Parameter estimation and prediction for the course of a single epidemic outbreak of a plant disease

Abstract

Many epidemics of plant diseases are characterized by large variability among individual outbreaks. However, individual epidemics often follow a well-defined trajectory which is much more predictable in the short term than the ensemble (collection) of potential epidemics. In this paper, we introduce a modelling framework that allows us to deal with individual replicated outbreaks, based upon a Bayesian hierarchical analysis. Information about 'similar' replicate epidemics can be incorporated into a hierarchical model, allowing both ensemble and individual parameters to be estimated. The model is used to analyse the data from a replicated experiment involving spread of Rhizoctonia solani on radish in the presence or absence of a biocontrol agent, Trichoderma viride. The rate of primary (soil-to-plant) infection is found to be the most variable factor determining the final size of epidemics. Breakdown of biological control in some replicates results in high levels of primary infection and increased variability. The model can be used to predict new outbreaks of disease based upon knowledge from a 'library' of previous epidemics and partial information about the current outbreak. We show that forecasting improves significantly with knowledge about the history of a particular epidemic, whereas the precision of hindcasting to identify the past course of the epidemic is largely independent of detailed knowledge of the epidemic trajectory. The results have important consequences for parameter estimation, inference and prediction for emerging epidemic outbreaks.

Figure 1

Disease progress curves and residuals for damping-off of radish plants caused by R. solani in the absence (a,c,e) and in the presence (b,d,f) of the biocontrol agent, T. viride (Kleczkowski et al. 1996). (a,b) The average behaviour; circles represent observed data and lines the fit based upon the model of Kleczkowski et al. (1996), fitted to averaged replicate data. (c,d) The results of fitting model (2.2) to individual replicates, with solid lines representing the median of the simulated marginal posterior distribution of y_i(t_j). Broken lines show boundaries of the 95% high-density region based upon the normal approximation and for clarity are shown for replicate 1 only. Error bars show the maximum extent of the within-replicate variability assumed by the binomial model, for replicate 1 only. (e,f) Residuals for the fit in (c,d), respectively.
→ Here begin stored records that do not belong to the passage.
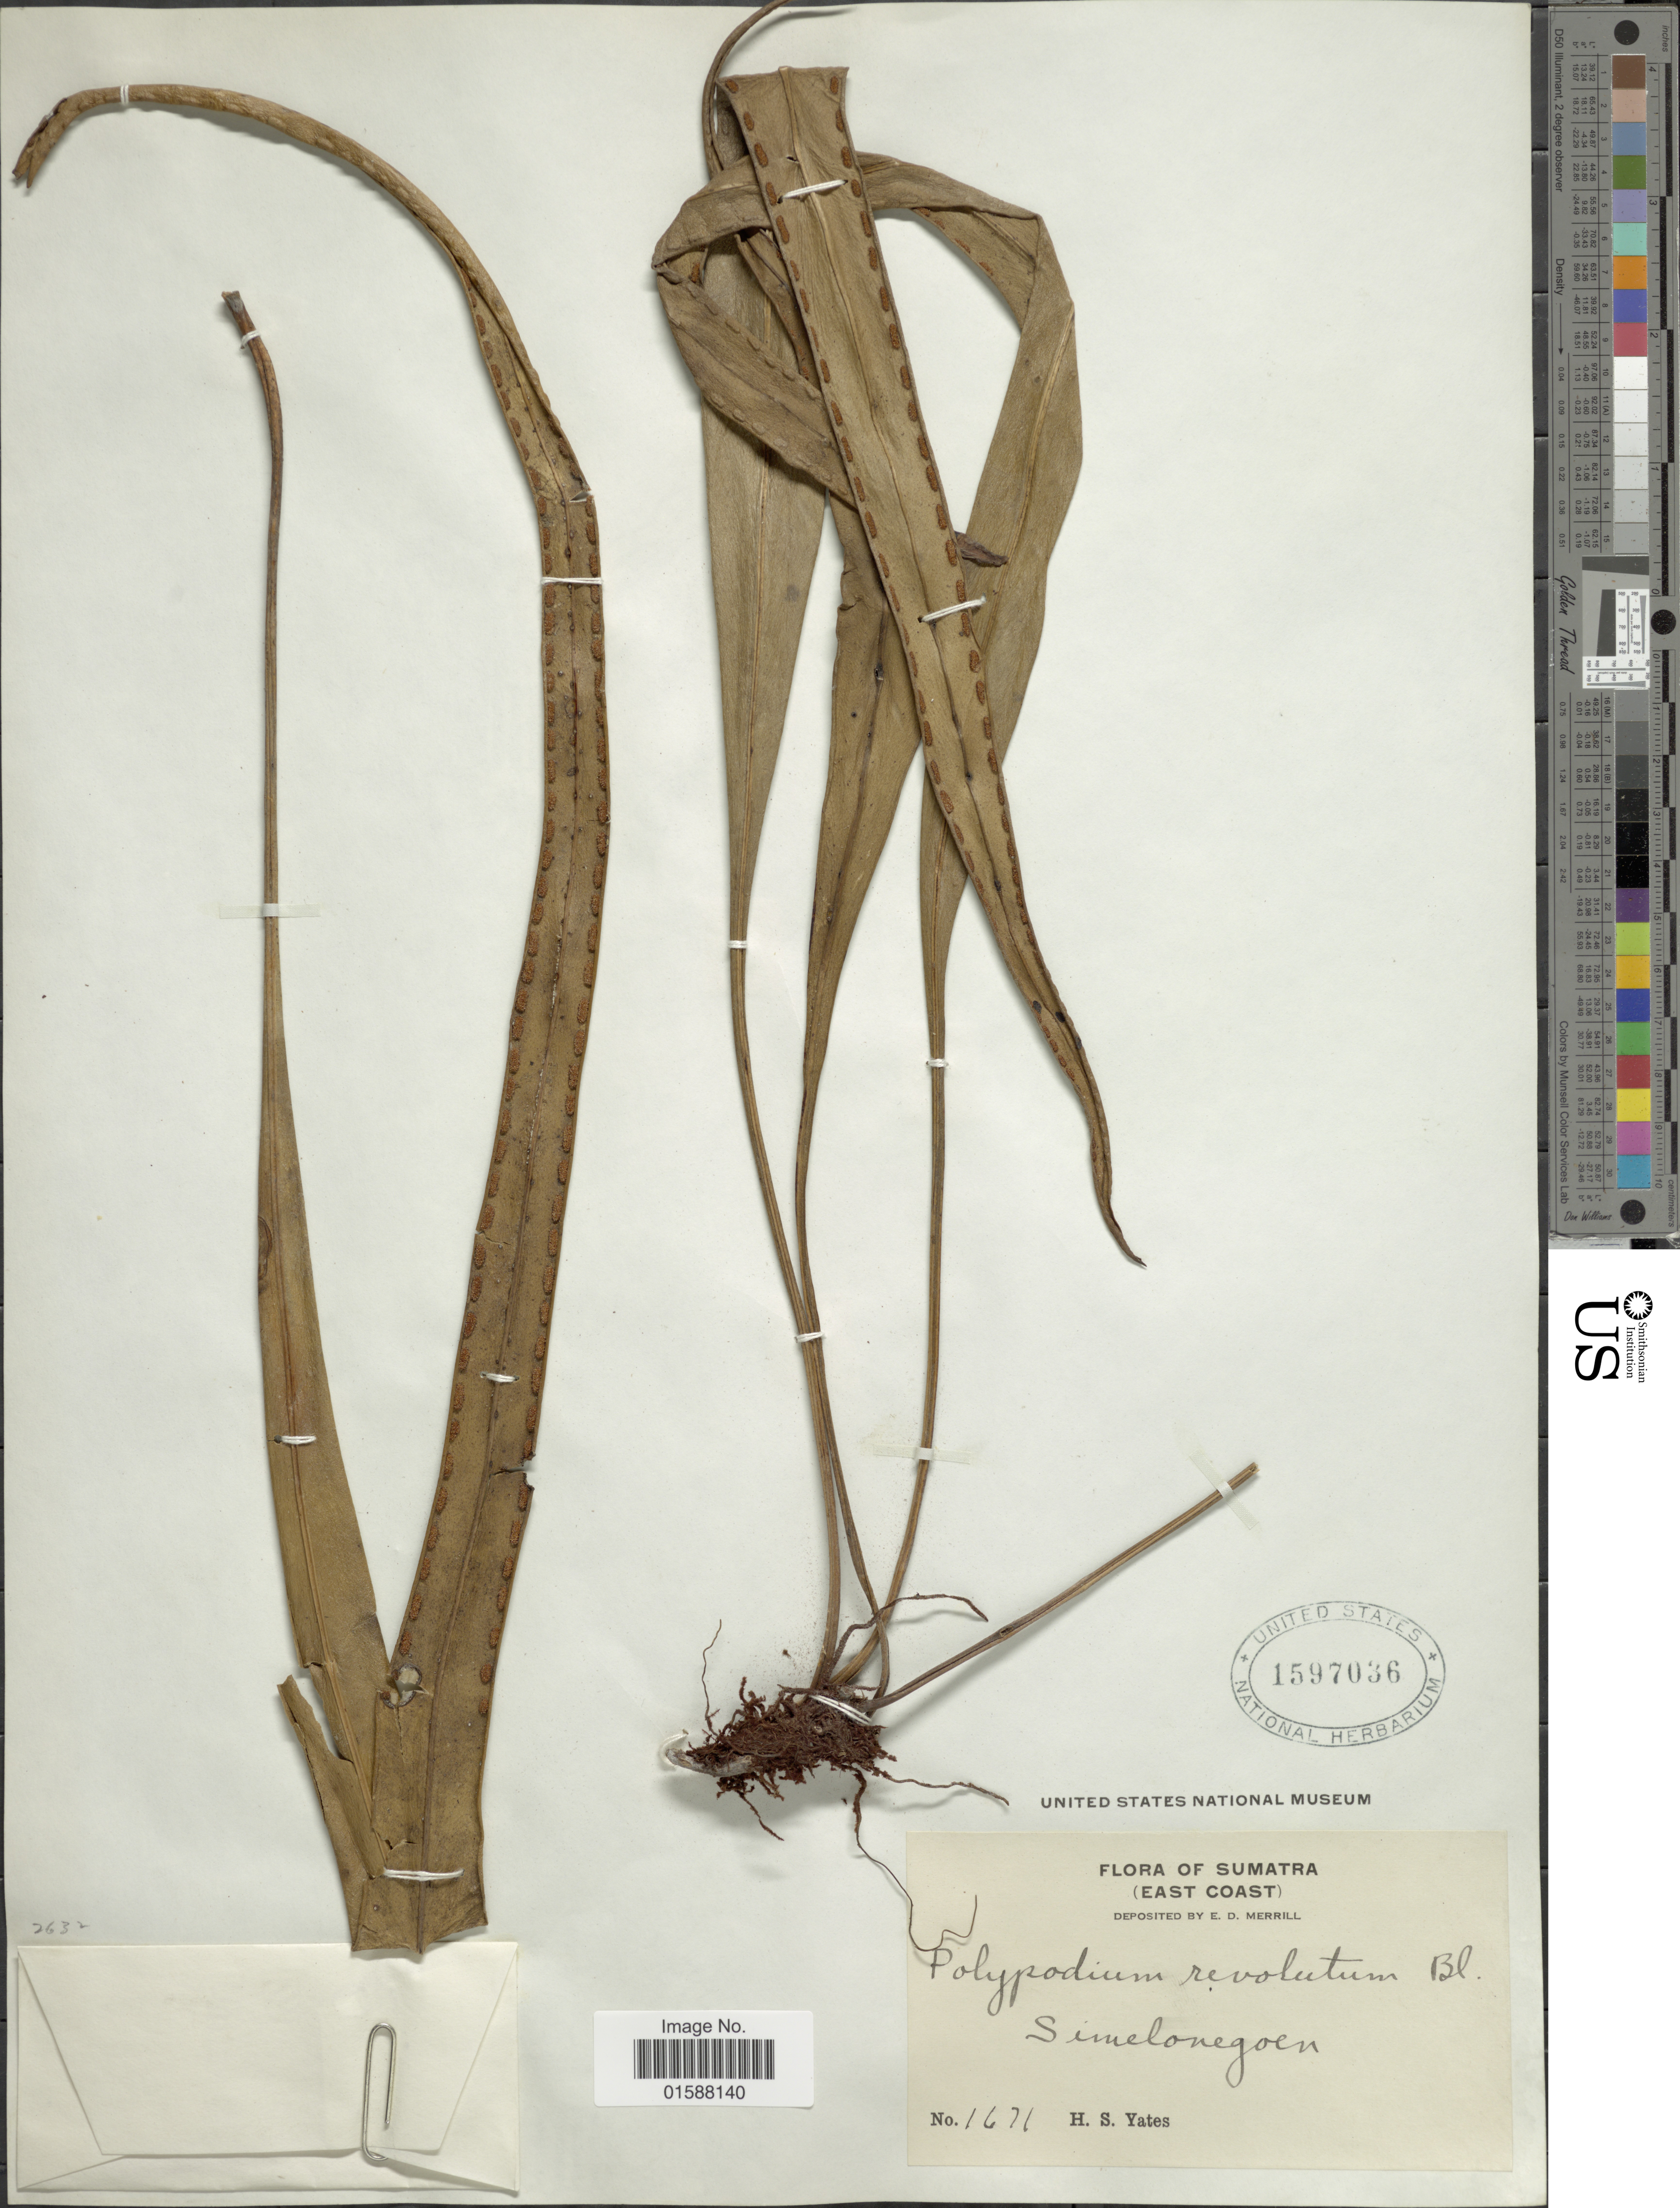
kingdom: Plantae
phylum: Tracheophyta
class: Polypodiopsida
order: Polypodiales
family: Polypodiaceae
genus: Lepisorus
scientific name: Lepisorus longifolius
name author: (Blume) Holttum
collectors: H. S. Yates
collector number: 1671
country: Indonesia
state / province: Sumatra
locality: East Coast. Sinelonegoen [interpreted]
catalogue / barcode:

In (c)–(f), data points are labelled 1–5 to indicate which replicate epidemic they represent. (This labelling is consistent across all subsequent figures.)

Figure 2

Marginal posterior densities for individual replicate parameters θ⁽ⁱ⁾ (a,c,e) and for population parameters μ (b,d,f), in the absence (thick line) and in the presence (thin line) of T. viride. In (b,d,f), labelled points represent modes of marginal posterior densities for individual replicate parameters θ⁽ⁱ⁾, while labels 1–5 indicate which replicate epidemic they represent. For ease of viewing, the labels are arbitrarily distributed vertically and separated by a dashed line. (a,b) Primary infection rate, r_p; (c,d) secondary infection rate, r_s; (e,f) decay rate, a.

Figure 3

Marginal posterior distributions for disease levels in the absence (a,c,e) and in the presence (b,d,f) of the biocontrol agent. Solid lines represent predictions for the population behaviour (between-replicate variability), whereas broken lines show predictions for one of the replicates (K₁=1; within-replicate variability) based upon the normal distribution model for $\text{Pr}({\mathit{y}}^{(i)}|{\mathit{\theta }}^{(i)})$. Points show the extent of the within-replicate variability for the binomial model. Labels 1–5 represent replicated data to indicate which replicate epidemic they represent.

Figure 4

Forecasting and hindcasting individual outbreaks. (a,b) show 95% highest predictive density regions (HPDRs) for forecasting one of the replicate epidemics from figure 1 (K₁=4). The thick line represents the ‘known’ part of the trajectory, whereas filled circles show the actual ‘future’ (or ‘past’) outbreak. Forecasting is based on (a) three (4–6 d) or (b) six (4–9 d) initial days of data. Hindcasting in (c,d) estimates the outbreak levels in the past based upon the last (c) three (17–19 d) or (d) six (13–19 d) data points. Open circles show replicates used as a library. The width of the HPDR at t=19 d (for forecasting) and 8 d (for hindcasting) is subsequently used to characterize predictability for individual replicates (figure 5). Broken lines show the median of the predictive posterior density.

Figure 5

Forecasting and hindcasting individual outbreaks. (a,b) The width of the 95% highest predictive density regions (HPDRs) for forecasting final levels (t=19 d) of replicate epidemics. (c,d) The width of the 95% high-density regions for hindcasting the disease levels at t=8 d. Cut-off time for forecasting is the date for the last measurement, whereas for hindcasting it is the earliest date for which data are assumed to exist. Plots (a,c) correspond to the case without and (b,d) with the biocontrol agent.